Bupati Indramayu Akui Kekeliruan Izin Liburan ke Jepang, Siap Beri Klarifikasi ke Kemendagri
Bupati Indramayu Akui Kekeliruan Izin Liburan ke Jepang, Siap Beri Klarifikasi ke Kemendagri
Bupati Indramayu, Lucky Hakim, mengakui adanya kekeliruan terkait izin perjalanan pribadinya ke Jepang beberapa waktu lalu. Pengakuan ini muncul setelah adanya sorotan dari berbagai pihak, termasuk Gubernur Jawa Barat, Dedi Mulyadi. Lucky Hakim telah kembali bertugas di Pendopo Kabupaten Indramayu pada hari Selasa, 8 April 2025, dan menyatakan kesiapannya untuk memberikan klarifikasi lebih lanjut kepada Kementerian Dalam Negeri (Kemendagri).
Lucky Hakim menjelaskan bahwa rencana liburan ke Jepang tersebut telah disusun jauh hari sebelumnya, bahkan sejak masa kampanye. Ia berkeinginan untuk mengajak keluarganya berlibur setelah masa kampanye yang padat, sebagai bentuk kompensasi atas waktu yang terabaikan.
"Pas kampanye kan saya pergi terus setiap hari tanpa ada di rumah, nggak pernah sama anak, nggak pernah sama keluarga. Nanti setelah terpilih, cuti terus pergi ke luar negeri," ungkap Lucky Hakim.
Kronologi Pengajuan Izin dan Kekeliruan Interpretasi
Proses pengajuan izin cuti telah diupayakan sejak Desember 2024, dengan pembelian tiket pesawat untuk tanggal 2 hingga 11 April 2025. Lucky Hakim mengaku telah mengajukan surat izin kepada stafnya dengan perkiraan adanya tiga hari kerja yang termasuk dalam periode liburan tersebut, yaitu tanggal 8, 9, dan 10 April. Namun, pengajuan izin tersebut ditolak melalui sistem, karena dianggap telah memasuki masa 14 hari kerja menjelang hari raya.
Lucky Hakim mengakui kesalahannya dalam menginterpretasikan perhitungan hari kerja tersebut. Ia beranggapan bahwa masih ada 17 hari kerja yang tersisa, namun sistem menunjukkan bahwa pengajuan izin sudah tidak memungkinkan karena melewati batas waktu.

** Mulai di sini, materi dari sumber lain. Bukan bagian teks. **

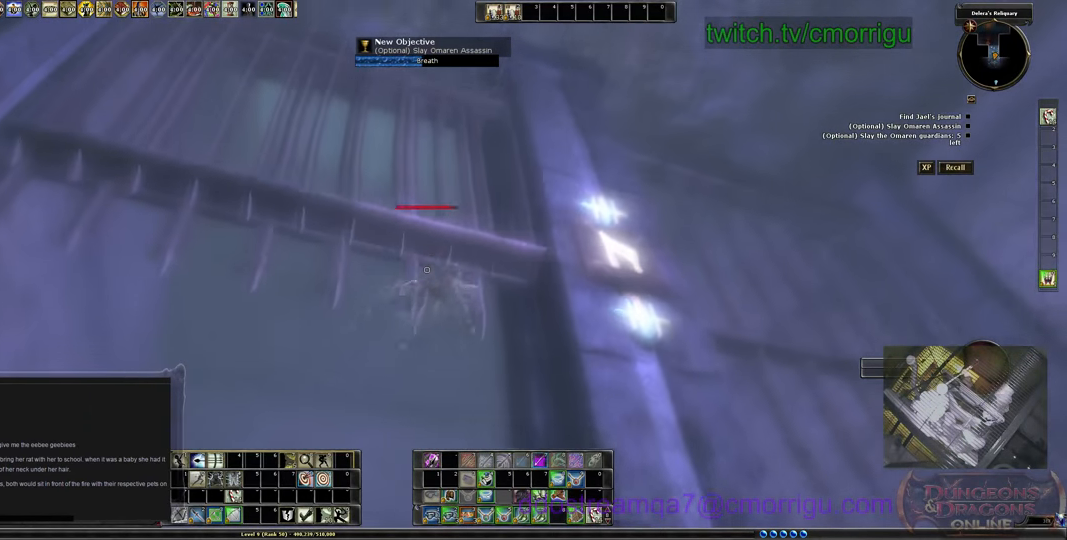
{"keys": ["w"], "events": []}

"Oh hari kerja nya. Ya udah saya ubah saja tiketnya pulangnya tanggal 6 malam jadi sampai sini tanggal 7. Karena di frame kepala saya ini salah saya mungkin ya, salah mengartikan bahwa hari itu adalah hari kerja karena buktinya pas dimasukkan itu tidak bisa di bawah 14 hari kerja, padahal masih ada 17 hari kalau nggak salah," ujarnya.
Ketidaktahuan Surat Edaran dan Klarifikasi ke Gubernur
Selain itu, Lucky Hakim juga mengaku tidak mengetahui adanya surat edaran yang mengatur larangan bagi pejabat untuk bepergian selama periode Lebaran. Informasi mengenai surat edaran tersebut baru ia peroleh setelah berada di Jepang.
"Ada surat edaran malah saya baru tahu setelah saya sudah di Jepang. Ada katanya ada surat edaran nggak boleh pergi. Mungkin saya salah saya nggak aware ya. Karena saya nggak lihat surat edaran yang nggak boleh pergi," ucapnya.
Meski demikian, Lucky Hakim menekankan bahwa pada hari Lebaran, ia tetap menjalankan tugasnya dengan melakukan patroli. Sebelum keberangkatannya ke Jepang, ia juga telah menyerahkan mandat kepada Wakil Bupati Syaefudin untuk memastikan tidak terjadi kekosongan kepemimpinan selama ia berlibur.
Setelah menyadari kekeliruannya, Lucky Hakim segera menghubungi Gubernur Jawa Barat untuk memberikan penjelasan. Ia juga menyatakan kesiapannya untuk memberikan klarifikasi lebih lanjut kepada Kemendagri terkait permasalahan ini.
Menegaskan Kekeliruan dan Komitmen untuk Transparansi
Sebelum menghadap Kemendagri, Lucky Hakim menegaskan bahwa tindakannya bepergian ke luar negeri tanpa izin yang sesuai merupakan sebuah kesalahan. Ia terutama menyoroti kekeliruannya dalam memahami definisi hari kerja yang berlaku.
Kasus ini menjadi pelajaran penting bagi para pejabat publik untuk lebih teliti dan cermat dalam memahami peraturan dan prosedur yang berlaku, terutama terkait dengan izin perjalanan dan cuti. Transparansi dan akuntabilitas menjadi kunci dalam menjalankan pemerintahan yang baik dan terpercaya.